TASK REQUIREMENTS
Transcribe word for word the lines below from the line with "left shoulder: (86, 110)" through the line with "right wrist: (55, 176)", ends included.

Dataset excerpts
- Opening Delimiter -

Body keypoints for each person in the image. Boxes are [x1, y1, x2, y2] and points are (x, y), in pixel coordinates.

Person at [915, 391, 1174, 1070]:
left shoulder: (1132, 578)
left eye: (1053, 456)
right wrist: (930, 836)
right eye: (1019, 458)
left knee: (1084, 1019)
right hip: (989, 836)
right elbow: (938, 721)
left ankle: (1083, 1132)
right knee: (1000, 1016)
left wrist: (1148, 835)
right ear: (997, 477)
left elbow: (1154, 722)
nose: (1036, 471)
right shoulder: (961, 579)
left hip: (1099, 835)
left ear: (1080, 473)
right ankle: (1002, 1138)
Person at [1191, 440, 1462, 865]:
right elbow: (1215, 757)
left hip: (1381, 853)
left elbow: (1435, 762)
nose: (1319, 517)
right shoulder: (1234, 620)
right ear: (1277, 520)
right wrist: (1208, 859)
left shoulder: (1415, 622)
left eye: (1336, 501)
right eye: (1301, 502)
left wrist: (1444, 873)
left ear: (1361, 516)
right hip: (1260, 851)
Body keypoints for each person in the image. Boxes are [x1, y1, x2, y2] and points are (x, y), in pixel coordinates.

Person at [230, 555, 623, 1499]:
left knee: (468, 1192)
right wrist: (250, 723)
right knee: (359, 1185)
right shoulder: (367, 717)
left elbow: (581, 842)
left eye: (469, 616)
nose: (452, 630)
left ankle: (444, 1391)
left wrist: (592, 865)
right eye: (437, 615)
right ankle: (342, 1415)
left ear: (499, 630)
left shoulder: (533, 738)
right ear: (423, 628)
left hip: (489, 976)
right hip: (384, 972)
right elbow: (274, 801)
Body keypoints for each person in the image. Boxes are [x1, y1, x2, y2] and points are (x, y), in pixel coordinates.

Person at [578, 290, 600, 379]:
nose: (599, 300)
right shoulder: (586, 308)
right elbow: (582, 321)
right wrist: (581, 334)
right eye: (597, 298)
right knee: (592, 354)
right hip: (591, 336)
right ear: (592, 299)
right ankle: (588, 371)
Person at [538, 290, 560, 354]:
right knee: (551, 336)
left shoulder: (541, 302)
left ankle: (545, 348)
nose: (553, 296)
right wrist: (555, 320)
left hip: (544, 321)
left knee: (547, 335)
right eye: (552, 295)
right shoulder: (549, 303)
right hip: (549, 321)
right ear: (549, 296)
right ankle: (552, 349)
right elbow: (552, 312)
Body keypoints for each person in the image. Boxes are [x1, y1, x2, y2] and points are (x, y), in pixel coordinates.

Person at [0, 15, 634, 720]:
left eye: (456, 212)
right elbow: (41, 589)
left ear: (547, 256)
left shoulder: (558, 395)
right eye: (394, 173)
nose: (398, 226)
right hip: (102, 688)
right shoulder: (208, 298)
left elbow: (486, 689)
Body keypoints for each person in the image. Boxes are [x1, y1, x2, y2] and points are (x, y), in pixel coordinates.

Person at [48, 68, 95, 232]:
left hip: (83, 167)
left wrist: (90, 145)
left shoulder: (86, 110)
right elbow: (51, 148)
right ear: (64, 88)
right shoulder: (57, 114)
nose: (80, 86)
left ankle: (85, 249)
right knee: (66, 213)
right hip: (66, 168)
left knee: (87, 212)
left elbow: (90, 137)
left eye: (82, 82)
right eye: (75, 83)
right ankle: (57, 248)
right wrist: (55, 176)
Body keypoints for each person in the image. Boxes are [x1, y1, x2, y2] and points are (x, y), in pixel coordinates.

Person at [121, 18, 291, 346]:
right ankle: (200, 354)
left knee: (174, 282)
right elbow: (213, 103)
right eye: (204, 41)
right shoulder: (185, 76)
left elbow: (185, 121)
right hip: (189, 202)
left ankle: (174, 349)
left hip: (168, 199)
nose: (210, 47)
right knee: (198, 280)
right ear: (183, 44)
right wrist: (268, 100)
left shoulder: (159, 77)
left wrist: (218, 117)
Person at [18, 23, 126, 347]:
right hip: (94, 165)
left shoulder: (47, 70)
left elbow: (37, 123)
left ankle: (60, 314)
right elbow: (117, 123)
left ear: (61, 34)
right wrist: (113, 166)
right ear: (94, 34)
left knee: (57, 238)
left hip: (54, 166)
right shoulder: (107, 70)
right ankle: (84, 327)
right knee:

- Closing Delimiter -

TASK OUTPUT
left shoulder: (86, 110)
right elbow: (51, 148)
right ear: (64, 88)
right shoulder: (57, 114)
nose: (80, 86)
left ankle: (85, 249)
right knee: (66, 213)
right hip: (66, 168)
left knee: (87, 212)
left elbow: (90, 137)
left eye: (82, 82)
right eye: (75, 83)
right ankle: (57, 248)
right wrist: (55, 176)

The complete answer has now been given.